Not that you’d know from BBC Politics’ love-in with Team Nigel
It’s in the smaller, independent/online outlets that are picking up on the issue of taxing tourism similar to how other countries do so.
‘Get on with it’: Support builds for London-wide tourism tax – Greenwich Wire 11 Aug 2025
Labour Mayor Accuses Treasury of Blocking Tourism Levy Despite Devolution Pledge – Byline Times 26 Aug 2025
Rachel Reeves should allow local tourist tax – Institute for Govt comment 29 Jul 2025
Scotland has already legislated for a visitors’ levy
Which is why Edinburgh is less than a year away from bringing in their own visitors levy that will apply to Air BnB properties *and* purpose-built student accommodation rented outside of university term times. Here’s looking at you Cambridge! (I wrote about HM Treasury’s micromanagement here)
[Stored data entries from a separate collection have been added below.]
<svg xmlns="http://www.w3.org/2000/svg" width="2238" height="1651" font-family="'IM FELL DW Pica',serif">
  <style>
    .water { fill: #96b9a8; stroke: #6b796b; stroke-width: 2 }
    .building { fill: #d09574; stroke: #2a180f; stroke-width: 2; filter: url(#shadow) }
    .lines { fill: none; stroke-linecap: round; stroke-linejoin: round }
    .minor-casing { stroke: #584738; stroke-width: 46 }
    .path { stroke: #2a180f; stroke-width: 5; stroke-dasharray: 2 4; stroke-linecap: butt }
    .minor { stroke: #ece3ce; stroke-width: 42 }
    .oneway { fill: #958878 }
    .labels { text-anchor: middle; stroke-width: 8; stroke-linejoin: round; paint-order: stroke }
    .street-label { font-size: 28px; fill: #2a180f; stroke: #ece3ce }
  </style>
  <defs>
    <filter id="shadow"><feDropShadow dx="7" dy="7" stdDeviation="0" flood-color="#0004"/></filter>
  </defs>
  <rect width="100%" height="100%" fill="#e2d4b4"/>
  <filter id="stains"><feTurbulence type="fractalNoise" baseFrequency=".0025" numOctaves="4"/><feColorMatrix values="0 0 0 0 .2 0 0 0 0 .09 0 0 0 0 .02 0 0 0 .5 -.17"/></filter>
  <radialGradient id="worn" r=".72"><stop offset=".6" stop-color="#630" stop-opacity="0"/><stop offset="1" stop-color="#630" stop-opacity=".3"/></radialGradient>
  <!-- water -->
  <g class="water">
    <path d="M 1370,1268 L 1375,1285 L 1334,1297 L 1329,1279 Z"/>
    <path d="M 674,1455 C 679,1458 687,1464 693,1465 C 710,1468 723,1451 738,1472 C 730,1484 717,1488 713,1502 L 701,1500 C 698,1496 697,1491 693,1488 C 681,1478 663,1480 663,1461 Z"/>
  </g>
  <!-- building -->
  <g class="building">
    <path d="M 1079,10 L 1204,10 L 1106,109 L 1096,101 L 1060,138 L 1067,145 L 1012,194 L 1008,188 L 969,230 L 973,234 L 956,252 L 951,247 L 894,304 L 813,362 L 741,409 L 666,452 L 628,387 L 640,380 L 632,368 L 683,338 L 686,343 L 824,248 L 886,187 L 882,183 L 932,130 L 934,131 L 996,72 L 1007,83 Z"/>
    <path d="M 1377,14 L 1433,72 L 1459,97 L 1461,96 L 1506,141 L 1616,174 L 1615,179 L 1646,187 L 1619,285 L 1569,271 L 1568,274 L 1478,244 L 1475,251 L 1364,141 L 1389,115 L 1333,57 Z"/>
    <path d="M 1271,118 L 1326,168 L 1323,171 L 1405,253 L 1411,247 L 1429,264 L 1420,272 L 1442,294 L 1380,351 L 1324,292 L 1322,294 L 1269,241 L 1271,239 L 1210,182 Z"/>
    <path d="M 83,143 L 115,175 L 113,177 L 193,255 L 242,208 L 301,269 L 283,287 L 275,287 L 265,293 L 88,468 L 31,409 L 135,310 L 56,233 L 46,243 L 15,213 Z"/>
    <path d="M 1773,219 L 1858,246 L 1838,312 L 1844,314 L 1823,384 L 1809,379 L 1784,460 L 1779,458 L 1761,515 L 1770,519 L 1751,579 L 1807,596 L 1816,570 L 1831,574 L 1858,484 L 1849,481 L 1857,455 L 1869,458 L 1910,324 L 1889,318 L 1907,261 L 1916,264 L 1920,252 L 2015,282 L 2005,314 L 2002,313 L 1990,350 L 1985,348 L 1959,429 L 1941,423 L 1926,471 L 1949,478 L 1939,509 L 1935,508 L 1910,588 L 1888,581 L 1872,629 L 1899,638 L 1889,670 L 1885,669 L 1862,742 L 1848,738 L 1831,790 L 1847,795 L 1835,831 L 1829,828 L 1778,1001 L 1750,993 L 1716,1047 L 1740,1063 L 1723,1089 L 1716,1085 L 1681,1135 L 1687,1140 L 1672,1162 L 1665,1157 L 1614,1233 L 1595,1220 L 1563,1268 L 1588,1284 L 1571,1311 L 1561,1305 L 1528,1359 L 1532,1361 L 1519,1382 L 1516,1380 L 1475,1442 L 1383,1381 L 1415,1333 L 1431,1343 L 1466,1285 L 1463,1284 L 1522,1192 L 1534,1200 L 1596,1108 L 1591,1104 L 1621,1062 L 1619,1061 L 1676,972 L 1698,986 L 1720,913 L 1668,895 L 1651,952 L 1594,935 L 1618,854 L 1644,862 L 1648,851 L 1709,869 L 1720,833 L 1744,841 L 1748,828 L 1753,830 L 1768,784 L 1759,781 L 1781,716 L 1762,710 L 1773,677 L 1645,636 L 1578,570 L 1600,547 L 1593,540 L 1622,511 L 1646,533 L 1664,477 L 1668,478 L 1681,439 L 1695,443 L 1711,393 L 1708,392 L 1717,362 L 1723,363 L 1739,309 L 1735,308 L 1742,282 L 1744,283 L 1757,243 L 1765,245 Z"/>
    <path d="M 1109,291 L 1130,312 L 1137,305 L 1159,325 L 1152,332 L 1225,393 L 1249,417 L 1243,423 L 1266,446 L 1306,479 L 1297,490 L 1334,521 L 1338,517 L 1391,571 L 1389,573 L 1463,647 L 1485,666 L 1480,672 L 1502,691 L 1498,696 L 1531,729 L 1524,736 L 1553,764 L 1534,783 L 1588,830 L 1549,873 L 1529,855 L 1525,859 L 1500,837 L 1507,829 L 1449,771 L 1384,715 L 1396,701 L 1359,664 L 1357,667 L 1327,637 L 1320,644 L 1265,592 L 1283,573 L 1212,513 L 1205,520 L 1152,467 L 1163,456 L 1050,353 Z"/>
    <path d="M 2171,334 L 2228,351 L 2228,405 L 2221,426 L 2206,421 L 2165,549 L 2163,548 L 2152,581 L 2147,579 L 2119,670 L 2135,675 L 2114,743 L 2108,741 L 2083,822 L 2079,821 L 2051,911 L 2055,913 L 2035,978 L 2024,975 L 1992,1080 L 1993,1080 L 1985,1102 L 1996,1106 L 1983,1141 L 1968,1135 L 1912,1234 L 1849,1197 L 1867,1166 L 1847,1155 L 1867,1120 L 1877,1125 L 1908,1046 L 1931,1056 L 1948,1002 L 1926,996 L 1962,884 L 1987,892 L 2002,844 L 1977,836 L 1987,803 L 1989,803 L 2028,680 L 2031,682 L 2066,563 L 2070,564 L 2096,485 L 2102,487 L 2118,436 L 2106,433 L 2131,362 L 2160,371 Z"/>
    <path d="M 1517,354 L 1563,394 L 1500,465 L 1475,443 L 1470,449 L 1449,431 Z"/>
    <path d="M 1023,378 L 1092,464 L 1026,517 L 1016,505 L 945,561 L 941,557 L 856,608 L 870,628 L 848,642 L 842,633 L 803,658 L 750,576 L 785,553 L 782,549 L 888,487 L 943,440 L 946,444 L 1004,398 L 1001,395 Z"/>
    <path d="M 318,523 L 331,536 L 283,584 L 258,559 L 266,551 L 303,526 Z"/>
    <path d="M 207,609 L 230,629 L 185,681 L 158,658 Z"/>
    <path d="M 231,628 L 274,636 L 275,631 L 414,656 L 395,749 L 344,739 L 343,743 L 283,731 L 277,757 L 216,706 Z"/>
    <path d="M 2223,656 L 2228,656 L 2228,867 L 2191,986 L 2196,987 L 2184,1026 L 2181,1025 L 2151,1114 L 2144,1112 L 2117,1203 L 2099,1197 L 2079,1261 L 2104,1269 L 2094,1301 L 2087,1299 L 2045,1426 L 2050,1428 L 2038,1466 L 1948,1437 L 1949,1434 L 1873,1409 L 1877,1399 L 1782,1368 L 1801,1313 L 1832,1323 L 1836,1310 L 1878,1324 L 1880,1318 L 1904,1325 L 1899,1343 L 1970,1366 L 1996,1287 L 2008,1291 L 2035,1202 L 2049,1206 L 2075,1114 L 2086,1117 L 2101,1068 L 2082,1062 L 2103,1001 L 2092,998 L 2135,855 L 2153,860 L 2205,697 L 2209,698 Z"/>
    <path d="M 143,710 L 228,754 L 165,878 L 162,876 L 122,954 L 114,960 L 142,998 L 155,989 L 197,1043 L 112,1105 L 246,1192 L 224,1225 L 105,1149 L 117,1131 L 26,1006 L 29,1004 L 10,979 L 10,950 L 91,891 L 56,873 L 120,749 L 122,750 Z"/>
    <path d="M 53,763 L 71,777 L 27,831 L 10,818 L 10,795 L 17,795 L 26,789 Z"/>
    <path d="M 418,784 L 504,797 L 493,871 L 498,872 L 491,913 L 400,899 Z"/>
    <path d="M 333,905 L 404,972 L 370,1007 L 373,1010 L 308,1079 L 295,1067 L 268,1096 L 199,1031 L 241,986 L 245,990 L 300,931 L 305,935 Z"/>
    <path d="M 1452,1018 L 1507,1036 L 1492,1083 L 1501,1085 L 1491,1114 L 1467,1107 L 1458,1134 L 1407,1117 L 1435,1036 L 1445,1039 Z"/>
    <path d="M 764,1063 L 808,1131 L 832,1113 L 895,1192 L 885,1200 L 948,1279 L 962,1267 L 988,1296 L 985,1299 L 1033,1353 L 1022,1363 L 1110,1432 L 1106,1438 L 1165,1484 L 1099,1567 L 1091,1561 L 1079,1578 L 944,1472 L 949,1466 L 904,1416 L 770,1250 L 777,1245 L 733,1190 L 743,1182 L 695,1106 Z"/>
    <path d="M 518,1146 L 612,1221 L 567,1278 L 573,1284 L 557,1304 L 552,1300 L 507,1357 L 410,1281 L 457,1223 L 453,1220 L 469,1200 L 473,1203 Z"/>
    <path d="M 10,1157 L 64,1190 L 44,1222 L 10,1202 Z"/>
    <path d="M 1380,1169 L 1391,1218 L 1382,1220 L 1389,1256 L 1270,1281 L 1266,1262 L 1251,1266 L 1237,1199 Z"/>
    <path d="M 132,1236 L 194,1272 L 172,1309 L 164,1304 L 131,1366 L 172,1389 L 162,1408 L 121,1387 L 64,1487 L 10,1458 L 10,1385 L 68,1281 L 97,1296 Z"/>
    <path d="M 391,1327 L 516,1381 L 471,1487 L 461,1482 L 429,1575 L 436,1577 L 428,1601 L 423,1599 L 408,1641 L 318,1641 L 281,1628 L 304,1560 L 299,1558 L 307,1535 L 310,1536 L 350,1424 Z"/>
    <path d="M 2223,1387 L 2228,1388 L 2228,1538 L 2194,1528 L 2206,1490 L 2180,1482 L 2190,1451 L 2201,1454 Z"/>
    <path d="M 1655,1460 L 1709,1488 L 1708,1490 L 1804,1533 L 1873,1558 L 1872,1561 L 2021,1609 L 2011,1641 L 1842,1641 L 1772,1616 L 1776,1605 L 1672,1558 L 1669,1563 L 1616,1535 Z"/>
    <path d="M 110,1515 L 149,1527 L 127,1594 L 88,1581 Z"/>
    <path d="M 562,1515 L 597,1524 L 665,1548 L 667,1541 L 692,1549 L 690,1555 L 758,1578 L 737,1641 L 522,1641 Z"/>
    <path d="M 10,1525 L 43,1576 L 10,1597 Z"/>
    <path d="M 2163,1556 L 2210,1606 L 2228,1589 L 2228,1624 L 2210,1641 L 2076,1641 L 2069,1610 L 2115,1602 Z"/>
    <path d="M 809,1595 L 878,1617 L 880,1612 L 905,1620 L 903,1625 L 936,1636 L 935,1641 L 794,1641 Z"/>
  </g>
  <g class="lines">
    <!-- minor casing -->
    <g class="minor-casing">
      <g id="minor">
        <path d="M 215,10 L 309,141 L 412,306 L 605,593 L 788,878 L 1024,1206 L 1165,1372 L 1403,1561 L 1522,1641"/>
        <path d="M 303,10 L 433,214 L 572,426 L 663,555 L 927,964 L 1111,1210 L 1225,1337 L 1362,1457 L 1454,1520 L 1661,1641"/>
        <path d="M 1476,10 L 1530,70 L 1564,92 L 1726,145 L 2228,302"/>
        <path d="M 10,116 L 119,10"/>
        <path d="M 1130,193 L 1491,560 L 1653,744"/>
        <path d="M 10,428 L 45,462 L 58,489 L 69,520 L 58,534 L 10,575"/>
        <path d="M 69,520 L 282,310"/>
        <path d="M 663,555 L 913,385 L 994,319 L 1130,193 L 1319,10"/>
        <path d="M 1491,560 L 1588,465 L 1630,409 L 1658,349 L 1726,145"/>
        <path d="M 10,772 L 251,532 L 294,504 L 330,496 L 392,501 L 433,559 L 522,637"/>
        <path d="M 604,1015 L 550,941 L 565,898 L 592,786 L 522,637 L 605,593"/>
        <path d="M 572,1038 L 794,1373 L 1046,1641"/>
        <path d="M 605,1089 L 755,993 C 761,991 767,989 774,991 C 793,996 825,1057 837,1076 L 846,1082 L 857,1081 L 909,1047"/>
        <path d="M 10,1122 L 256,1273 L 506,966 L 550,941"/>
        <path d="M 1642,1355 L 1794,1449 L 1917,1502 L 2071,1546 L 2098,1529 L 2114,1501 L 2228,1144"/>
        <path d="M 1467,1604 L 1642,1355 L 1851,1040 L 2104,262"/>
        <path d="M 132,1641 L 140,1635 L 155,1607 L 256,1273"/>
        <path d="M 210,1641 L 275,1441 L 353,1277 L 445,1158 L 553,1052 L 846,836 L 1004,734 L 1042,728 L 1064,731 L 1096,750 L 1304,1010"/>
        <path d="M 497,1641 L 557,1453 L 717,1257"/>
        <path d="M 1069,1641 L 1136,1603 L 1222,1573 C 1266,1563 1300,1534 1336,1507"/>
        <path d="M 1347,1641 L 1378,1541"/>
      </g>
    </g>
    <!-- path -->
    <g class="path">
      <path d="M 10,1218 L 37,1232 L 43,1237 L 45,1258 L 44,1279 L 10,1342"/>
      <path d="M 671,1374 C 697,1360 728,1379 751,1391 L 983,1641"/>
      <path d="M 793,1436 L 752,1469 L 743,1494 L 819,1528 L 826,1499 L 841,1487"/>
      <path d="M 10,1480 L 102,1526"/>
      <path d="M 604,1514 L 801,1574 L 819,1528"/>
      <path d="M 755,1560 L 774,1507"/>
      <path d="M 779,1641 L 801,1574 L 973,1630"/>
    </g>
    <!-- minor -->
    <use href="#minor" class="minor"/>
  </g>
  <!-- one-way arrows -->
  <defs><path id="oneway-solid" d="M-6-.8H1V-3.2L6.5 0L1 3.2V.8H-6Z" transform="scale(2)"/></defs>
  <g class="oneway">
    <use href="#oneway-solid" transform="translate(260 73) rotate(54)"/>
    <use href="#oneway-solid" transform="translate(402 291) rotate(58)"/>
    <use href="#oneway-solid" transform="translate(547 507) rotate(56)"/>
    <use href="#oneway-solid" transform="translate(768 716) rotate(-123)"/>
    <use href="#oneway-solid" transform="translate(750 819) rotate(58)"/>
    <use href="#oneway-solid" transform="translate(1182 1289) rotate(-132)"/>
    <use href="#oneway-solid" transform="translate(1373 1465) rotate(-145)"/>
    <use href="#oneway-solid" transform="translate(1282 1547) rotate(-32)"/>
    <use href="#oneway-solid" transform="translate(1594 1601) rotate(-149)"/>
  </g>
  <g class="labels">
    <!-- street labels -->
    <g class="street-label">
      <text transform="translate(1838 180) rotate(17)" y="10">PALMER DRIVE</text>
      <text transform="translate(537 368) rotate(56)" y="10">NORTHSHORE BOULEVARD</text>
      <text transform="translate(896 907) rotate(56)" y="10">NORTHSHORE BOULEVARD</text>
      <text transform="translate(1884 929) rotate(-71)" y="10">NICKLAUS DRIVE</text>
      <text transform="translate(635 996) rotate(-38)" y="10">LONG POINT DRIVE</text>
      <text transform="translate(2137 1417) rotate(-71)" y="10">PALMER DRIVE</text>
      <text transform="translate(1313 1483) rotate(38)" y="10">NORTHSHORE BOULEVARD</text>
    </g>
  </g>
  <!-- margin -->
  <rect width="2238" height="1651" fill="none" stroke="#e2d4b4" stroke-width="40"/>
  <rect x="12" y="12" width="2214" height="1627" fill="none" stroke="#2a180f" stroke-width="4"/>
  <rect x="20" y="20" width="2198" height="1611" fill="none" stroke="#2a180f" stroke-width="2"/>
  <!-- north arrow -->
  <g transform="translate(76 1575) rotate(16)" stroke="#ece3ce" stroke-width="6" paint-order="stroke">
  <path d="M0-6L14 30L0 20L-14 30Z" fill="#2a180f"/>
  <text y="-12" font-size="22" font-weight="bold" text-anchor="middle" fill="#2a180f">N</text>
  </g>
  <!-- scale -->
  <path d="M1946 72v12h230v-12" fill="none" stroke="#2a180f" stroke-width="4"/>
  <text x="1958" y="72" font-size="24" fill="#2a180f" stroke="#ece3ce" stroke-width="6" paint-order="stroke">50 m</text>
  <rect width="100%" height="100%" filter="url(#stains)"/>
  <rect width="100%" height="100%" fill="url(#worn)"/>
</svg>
Tourist Information services
For a city council that has been so enfeebled by successive chancellors, a permanent revenue stream to pay for a civic tourist information centre is long overdue.
Cambridge is fortunate that one entrepreneur set up their own tourist information centre in The Guildhall, but in the grand scheme of things relying on the private sector to carry out civic functions as a political principle results in very patchy coverage and service delivery. Hence if ministers are serious about growing civic pride, they’ll bring forward radical solutions that can free up local councils to provide such services under a single civic brand. Promoters of the private sector solutions relied too much on assumptions that proved to be too strong in reality. Including:
- That tourists have the time and patience to wade through all of the different providers of the same services, being able to verify what is in front of them is true, before selecting their choice and maximising their utility/satisfaction from their choice like the economics textbooks tell us consumers do
- That tourists don’t want a trustworthy civic service that provides unbiased information with no financial incentives for one provider over another
- That tourists quite enjoy the unmanaged crowds in the tourism hotspots
- That tourists quite like enfeebled local government unable to keep the streets in a decent state of repair and cleanliness because lower taxes mean lower prices – right?
Remember when Michael Heseltine promised that everyone would be a winner with privatisation in 1994?
That went well looking at the water companies.
While ministers of all parties have been very reluctant to bring in such powers for local councils (otherwise they’d be in place by now), all eyes will be on Edinburgh to see how much revenue the Scottish Capital raises. Furthermore, it will give some idea of the elasticities – the responses from both tourists and firms in the tourism industry to what will be an additional cost.
- By how much will tourism numbers overall change as a result of the levy? (They could rise in the longer term if the revenues re-invested makes for an overall better experience!)
- By how much will hotel bookings change as a result of the levy? (How will this impact on the type of accommodation potential patrons/customers choose to stay in? eg in lower cost accommodation)
- What will be the local economic impact of the re-invested revenues? (For example will it create more opportunities in the construction industry as money is spent on improving the street scenes?)